Tonsillitis is inflammation of the tonsils, two oval-shaped pads of tissue at the back of the throat. Most cases of tonsillitis are caused by infection with a common virus, but bacterial infections may also cause tonsillitis.
The tonsils are the immune system's first line of defense against bacteria and viruses that enter your mouth. This function may make the tonsils particularly vulnerable to infection and inflammation. However, the tonsil's immune system function declines after puberty — a factor that may account for the rare cases of tonsillitis in adults.
Tonsillitis most commonly affects children between preschool ages and the mid-teenage years. Common signs and symptoms of tonsillitis include:
A scratchy, muffled, or throaty voice
Difficult or painful swallowing
Enlarged, tender glands (lymph nodes) in the neck
Neck pain or stiff neck
Red, swollen tonsils
White or yellow coating or patches on the tonsils
Whether tonsillitis is caused by a viral or bacterial infection, at-home care strategies can promote better recovery. If a virus is the suspected cause of tonsillitis, these strategies are the only treatment.
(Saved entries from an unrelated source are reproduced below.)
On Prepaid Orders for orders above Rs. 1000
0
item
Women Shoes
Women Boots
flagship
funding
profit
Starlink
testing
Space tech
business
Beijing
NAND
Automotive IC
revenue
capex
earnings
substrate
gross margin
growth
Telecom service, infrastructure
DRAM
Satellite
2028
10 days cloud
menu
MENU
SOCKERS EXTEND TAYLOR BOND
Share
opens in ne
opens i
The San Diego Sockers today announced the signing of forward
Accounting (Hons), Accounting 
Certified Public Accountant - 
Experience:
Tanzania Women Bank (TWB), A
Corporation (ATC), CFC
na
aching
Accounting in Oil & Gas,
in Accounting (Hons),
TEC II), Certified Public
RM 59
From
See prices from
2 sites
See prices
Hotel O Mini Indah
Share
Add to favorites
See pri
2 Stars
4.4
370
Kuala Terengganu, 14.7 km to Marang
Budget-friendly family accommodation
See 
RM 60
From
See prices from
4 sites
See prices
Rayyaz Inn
Avoid irritants. Keep your home free from cigarette smoke and cleaning products that can irritate the throat.
Drink adequate fluids. Drinking plenty of water helps to keep the throat moist and prevent dehydration.
Humidify the air. Use a cool-air humidifier to eliminate dry air that may further irritate a sore throat, or sit for several minutes in a steamy bathroom.
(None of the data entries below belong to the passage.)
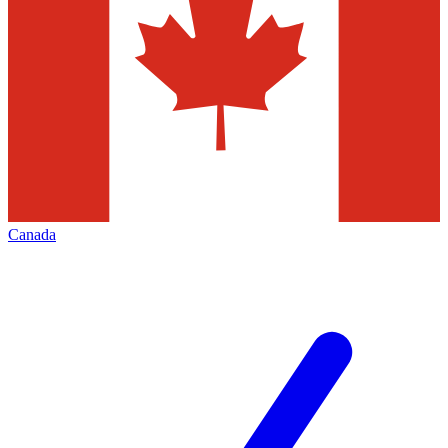
Canada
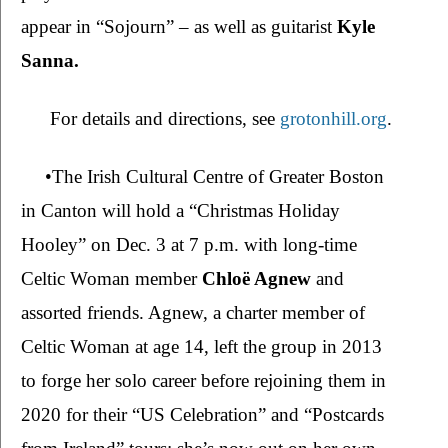
appear in “Sojourn” – as well as guitarist 
Kyle 
Sanna.
 For details and directions, see 
grotonhill.org
.
•The Irish Cultural Centre of Greater Boston 
in Canton will hold a “Christmas Holiday 
Hooley” on Dec. 3 at 7 p.m. with long-time 
Celtic Woman member 
Chloë Agnew 
and 
assorted friends. Agnew, a charter member of 
Celtic Woman at age 14, left the group in 2013 
to forge her solo career before rejoining them in 
2020 for their “US Celebration” and “Postcards 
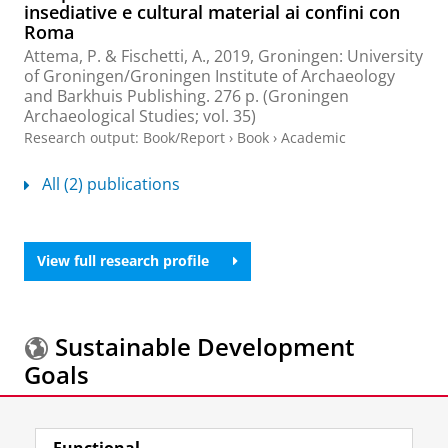
insediative e cultural material ai confini con
Roma
Attema, P.
&
Fischetti, A.
,
2019
, Groningen:
University
of Groningen/Groningen Institute of Archaeology
and Barkhuis Publishing
.
276 p.
(Groningen
Archaeological Studies; vol. 35)
Research output
:
Book/Report
›
Book
›
Academic
All (2) publications
View full research profile
Sustainable Development
Goals
More information about the
Sustainable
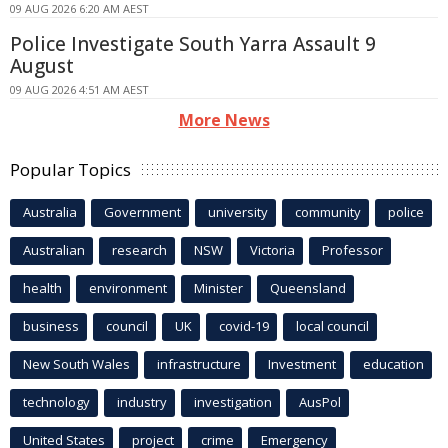
09 AUG 2026 6:20 AM AEST
Police Investigate South Yarra Assault 9
August
09 AUG 2026 4:51 AM AEST
More News
Popular Topics
Australia
Government
university
community
police
Australian
research
NSW
Victoria
Professor
health
environment
Minister
Queensland
business
council
UK
covid-19
local council
New South Wales
infrastructure
Investment
education
technology
industry
investigation
AusPol
United States
project
crime
Emergency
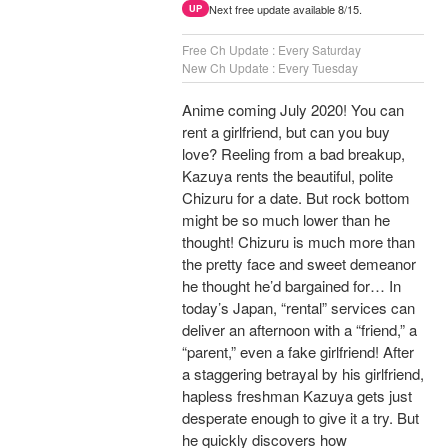
Next free update available 8/15.
UP
Free Ch Update : Every Saturday
New Ch Update : Every Tuesday
Anime coming July 2020! You can
rent a girlfriend, but can you buy
love? Reeling from a bad breakup,
Kazuya rents the beautiful, polite
Chizuru for a date. But rock bottom
might be so much lower than he
thought! Chizuru is much more than
the pretty face and sweet demeanor
he thought he’d bargained for… In
today’s Japan, “rental” services can
deliver an afternoon with a “friend,” a
“parent,” even a fake girlfriend! After
a staggering betrayal by his girlfriend,
hapless freshman Kazuya gets just
desperate enough to give it a try. But
he quickly discovers how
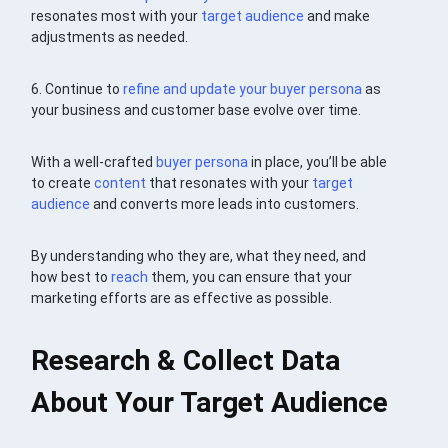
resonates most with your
target audience
and make
adjustments as needed.
6. Continue to
refine and update your
buyer persona
as
your business and customer base evolve over time.
With a well-crafted
buyer persona
in place, you’ll be able
to create
content
that resonates with your
target
audience
and converts more leads into customers.
By understanding who they are, what they need, and
how best to
reach
them, you can ensure that your
marketing efforts are as effective as possible.
Research & Collect Data
About Your Target Audience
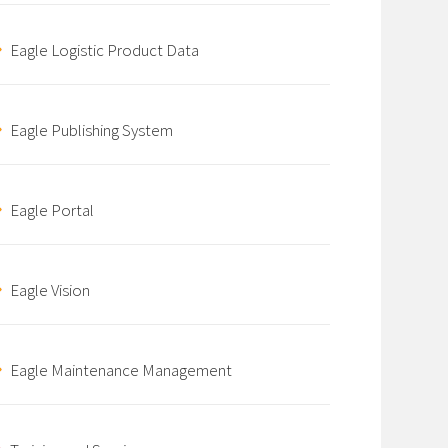
Eagle Logistic Product Data
Eagle Publishing System
Eagle Portal
Eagle Vision
Eagle Maintenance Management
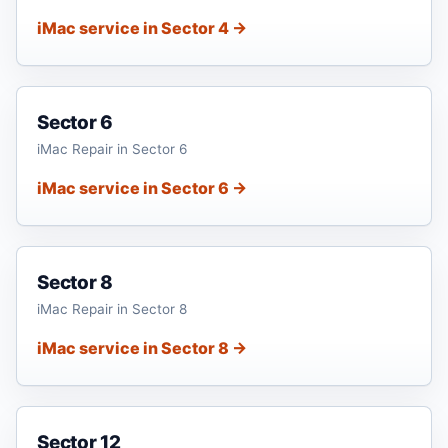
iMac service in Sector 4 →
Sector 6
iMac Repair in Sector 6
iMac service in Sector 6 →
Sector 8
iMac Repair in Sector 8
iMac service in Sector 8 →
Sector 12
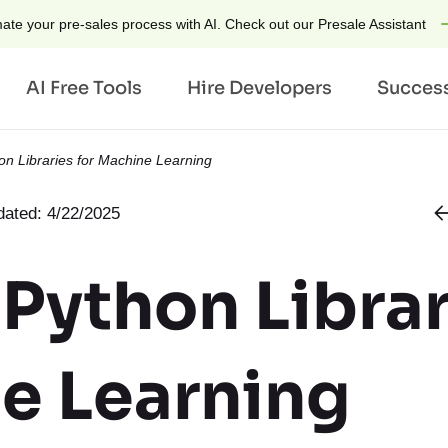
ate your pre-sales process with AI. Check out our Presale Assistant
AI Free Tools
Hire Developers
Success
on Libraries for Machine Learning
ries
Technologies
by Technology
ated: 4/22/2025
laces
AI
Hire Ruby on Rails Dev
tate
Generative AI
Hire Python Developers
 Python Librar
h & AdTech
AI Chatbot Developmen
Hire Django Developers
 Hospitality
AI Tools
Hire ChatGPT Develope
e Learning
like App Development
IoT
Hire OpenAI Developer
 for Airbnb
Python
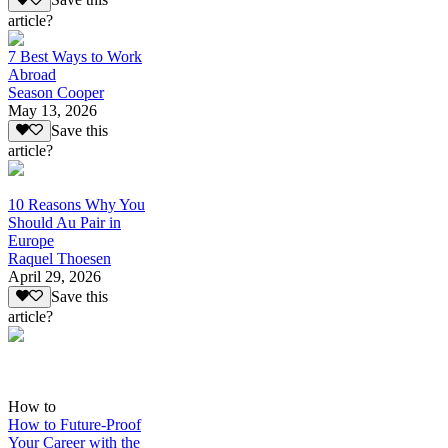
Save this
article?
7 Best Ways to Work
Abroad
Season Cooper
May 13, 2026
Save this
article?
10 Reasons Why You
Should Au Pair in
Europe
Raquel Thoesen
April 29, 2026
Save this
article?
How to
How to Future-Proof
Your Career with the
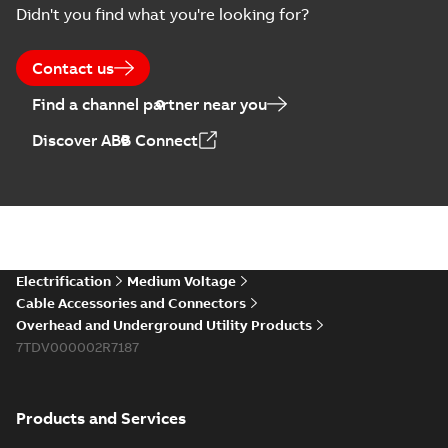
Summary:
No
PDF
Didn't you find what you're looking for?
Catalogue
summary available
(EMEEA)
Catalogue
-
English
-
2025-07-10
-
50,59 MB
Contact us
Find a channel partner near you
Elastimold PCJ
Discover ABB Connect
power cable joints
Summary:
Whether
PDF
you need to join cable
runs in new
Brochure
-
English
-
2021-
installations or repair
06-08
-
0,44 MB
broken cables in
existing install...
(Show more)
Elastimold 200a
Electrification
Medium Voltage
lb elbow cross
Summary:
No
PDF
Cable Accessories and Connectors
reference GM7368
summary available
Overhead and Underground Utility Products
Reference list
-
English
-
7TDV000002R7187
2018-08-15
-
0,21 MB
Products and Services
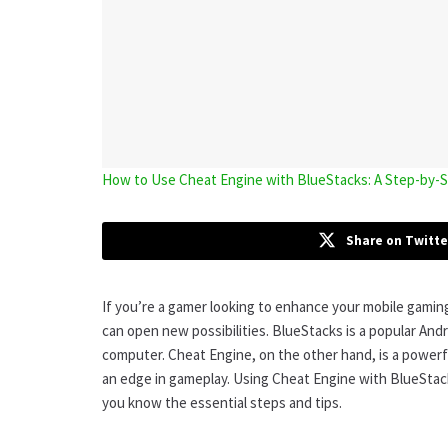
How to Use Cheat Engine with BlueStacks: A Step-by
Share on Twitte
If you’re a gamer looking to enhance your mobile gamin
can open new possibilities. BlueStacks is a popular And
computer. Cheat Engine, on the other hand, is a powerf
an edge in gameplay. Using Cheat Engine with BlueStacks
you know the essential steps and tips.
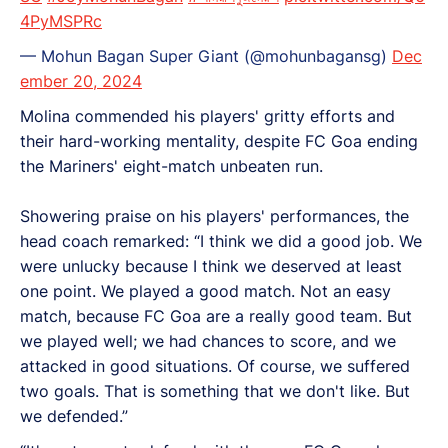
4PyMSPRc
— Mohun Bagan Super Giant (@mohunbagansg)
Dec
ember 20, 2024
Molina commended his players' gritty efforts and
their hard-working mentality, despite FC Goa ending
the Mariners' eight-match unbeaten run.
Showering praise on his players' performances, the
head coach remarked: “I think we did a good job. We
were unlucky because I think we deserved at least
one point. We played a good match. Not an easy
match, because FC Goa are a really good team. But
we played well; we had chances to score, and we
attacked in good situations. Of course, we suffered
two goals. That is something that we don't like. But
we defended.”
Offer lozenges. Children older than four can suck on lozenges to relieve a sore throat.
Provide comforting foods and beverage. Warm liquids — broth, caffeine-free tea, or warm water with honey — and cold treats like ice pops can soothe a sore throat.
Prepare a saltwater gargle. A saltwater gargle of 1/2 teaspoon (2.5 milliliters) of table salt to 8 ounces (237 milliliters) of warm water can help soothe a sore throat. Gargle the solution and then spit it out.
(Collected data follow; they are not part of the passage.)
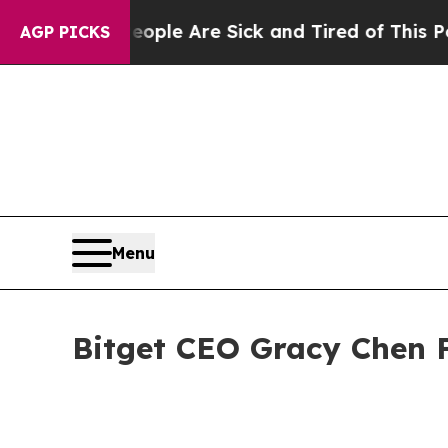
: “People Are Sick and Tired of This Politics of
AGP PICKS
Menu
Bitget CEO Gracy Chen 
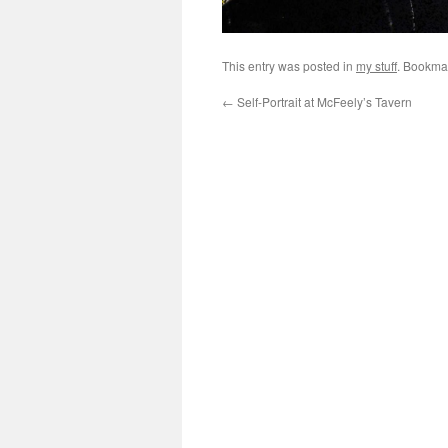
This entry was posted in
my stuff
. Bookma
←
Self-Portrait at McFeely’s Tavern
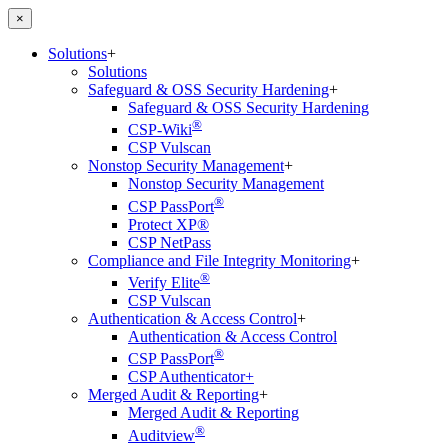
×
Solutions
+
Solutions
Safeguard & OSS Security Hardening
+
Safeguard & OSS Security Hardening
®
CSP-Wiki
CSP Vulscan
Nonstop Security Management
+
Nonstop Security Management
®
CSP PassPort
Protect XP®
CSP NetPass
Compliance and File Integrity Monitoring
+
®
Verify Elite
CSP Vulscan
Authentication & Access Control
+
Authentication & Access Control
®
CSP PassPort
CSP Authenticator+
Merged Audit & Reporting
+
Merged Audit & Reporting
®
Auditview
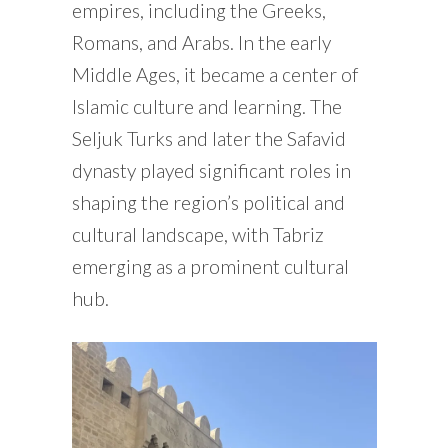
empires, including the Greeks,
Romans, and Arabs. In the early
Middle Ages, it became a center of
Islamic culture and learning. The
Seljuk Turks and later the Safavid
dynasty played significant roles in
shaping the region’s political and
cultural landscape, with Tabriz
emerging as a prominent cultural
hub.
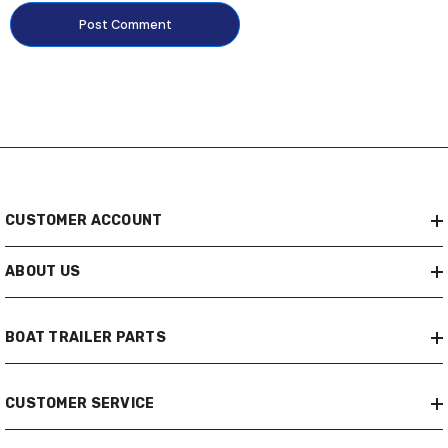
CUSTOMER ACCOUNT
ABOUT US
BOAT TRAILER PARTS
CUSTOMER SERVICE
Rest and get plenty of sleep.
Treat pain and fever. Talk to your doctor about using ibuprofen or acetaminophen to minimize throat pain and control a fever. Low fevers without pain do not require treatment.
Surgery to remove tonsils (tonsillectomy) may be used to treat frequent or recurring tonsillitis. Frequent tonsillitis is generally defined as:
At least seven episodes in the preceding year.
At least five episodes in the past two years.
At least three episodes a year in the past three years.
The procedure may also be recommended if:
A bacterial infection causing tonsilitis doesn’t improve with antibiotic treatment.
An infection that results in a collection of pus behind a tonsil doesn’t improve with drug treatment or a drainage procedure.
A tonsillectomy is usually done as an outpatient procedure. That means you’ll be able to go home the day of the surgery. An overnight stay is possible if complications arise, if the surgery is done on a young child, or if you have a complex medical condition.